Intel (ifx and ifort) for debugging:#

ifort -fpp -fpe0 -O0 -check -check nooutput_conversion -traceback -g

Option meaning
-O0 Disables all optimizations.
-check All available runtime checks (e.g. array bounds) are switched on.
-check nooutput_conversion No checking for the fit of data items within a designated format descriptor field. If this option isn't set, compilation aborts with errors.
-traceback Tells the compiler to generate extra information in the object file to provide source file traceback information when a severe error occurs at run time.
-g Tells the compiler to generate full debugging information in the object file.

Cray (version 8.5.6):#

ftn -eZ -K trap=fp -em -O3 -hnoomp -hnoacc -hfp3 -hdynamic -dynamic

Option meaning
-eZ Perform source preprocessing and compilation on Fortran source files.
-K trap=fp Enable traps on divz, inv, or ovf exceptions.
-em When this option is enabled, the compiler creates .mod files to hold module information for future compiles.
-O3 Switch on most aggressive optimization level.
-hnoomp Disable compiler recognition of OpenMP directives.
-hnoacc Disables the compiler recognition of OpenACC accelerator directives.
-hfp3 Controls the level of floating point optimizations. (highest level would be -hfp4)
-hdynamic -dynamik Directs the compiler driver to link dynamic libraries at runtime.

Cray (version 8.5.6) for debugging:#

ftn -eZ -K trap=fp -eD -ei -em -O0 -hnoomp -hnoacc -hdynamic -dynamic

Option meaning
-K trap=fp Enable traps on divz, inv, or ovf exceptions.
-eD Enables all debugging options.
-ei Initializes all undefined local stack, static, and heap variables of type REAL or COMPLEX to an invalid value (signaling NaN).
-O0 Disables all optimizations including floating point optimizations and OpenACC acceleration.

Important on Cray-systems: Getting tracebacks requires setting of export ATP_ENABLED=1 before execution of PALM. Use an input command in the configuration file for that: IC:export ATP_ENABLED=1

NVidia#

Options are for compiling and running on NVidia GPU's using openacc-directives.

nvfortran -cpp -O3 -acc=verystrict -cuda -gpu=cc80 -Minfo=accel

Option meaning
-cpp Runs the Fortran preprocessor on source files before compilation.
-O3 All -O1 and -O2 optimizations are performed.
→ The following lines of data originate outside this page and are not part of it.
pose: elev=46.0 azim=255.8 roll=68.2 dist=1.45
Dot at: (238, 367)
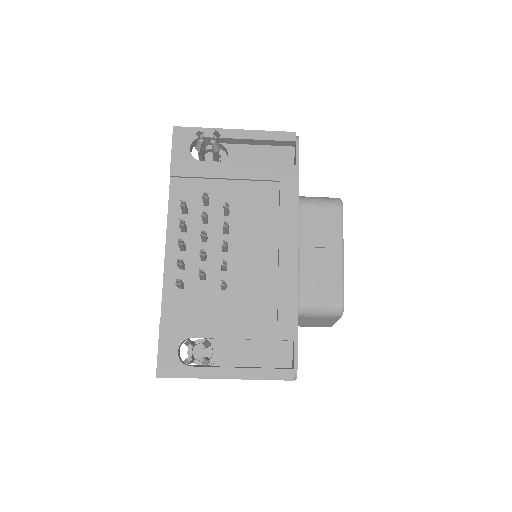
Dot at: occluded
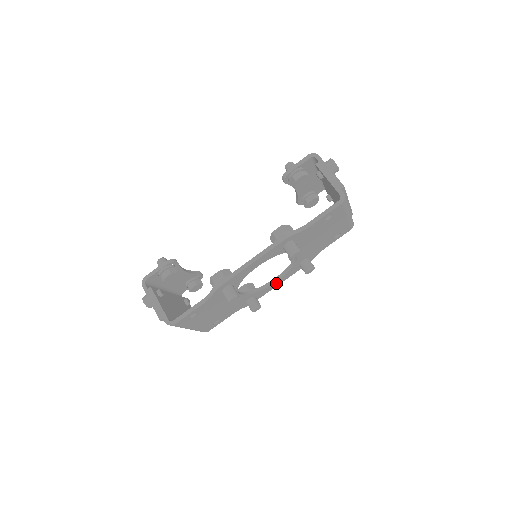
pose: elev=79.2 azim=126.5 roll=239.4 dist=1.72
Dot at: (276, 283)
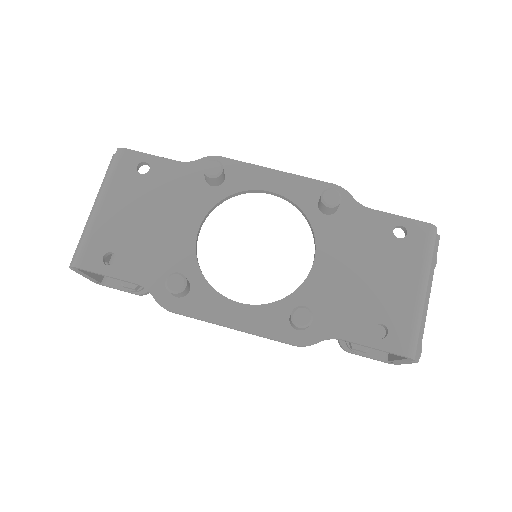
Dot at: (232, 312)
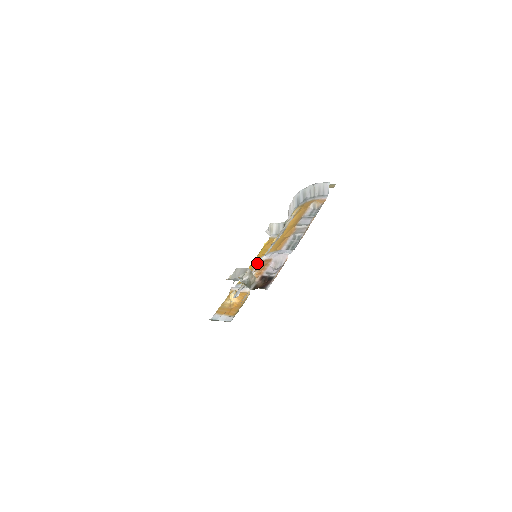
In addition, this level enables more aggressive code hoisting and scalar replacement optimizations that may or may not be profitable.
-acc=
verystrict
Enable OpenACC pragmas and directives to explicitly parallelize regions of code for execution by accelerator devices. Abort compilation with a fatal error when an accelerator directive is encountered which does not adhere to the OpenACC standard.
-cuda Enable CUDA Fortran; add CUDA include paths, and link with the CUDA runtime libraries. -cuda is required on the link line. If -cuda is used in compilation, it must also be used for linking.
-gpu=
cc80
Generate code for a device with compute capability 80. Multiple compute capabilities can be specified, and one version will be generated for each. By default, the compiler will detect the compute capability for each installed GPU.
-Minfo=
accel
Emit information about accelerator region targeting.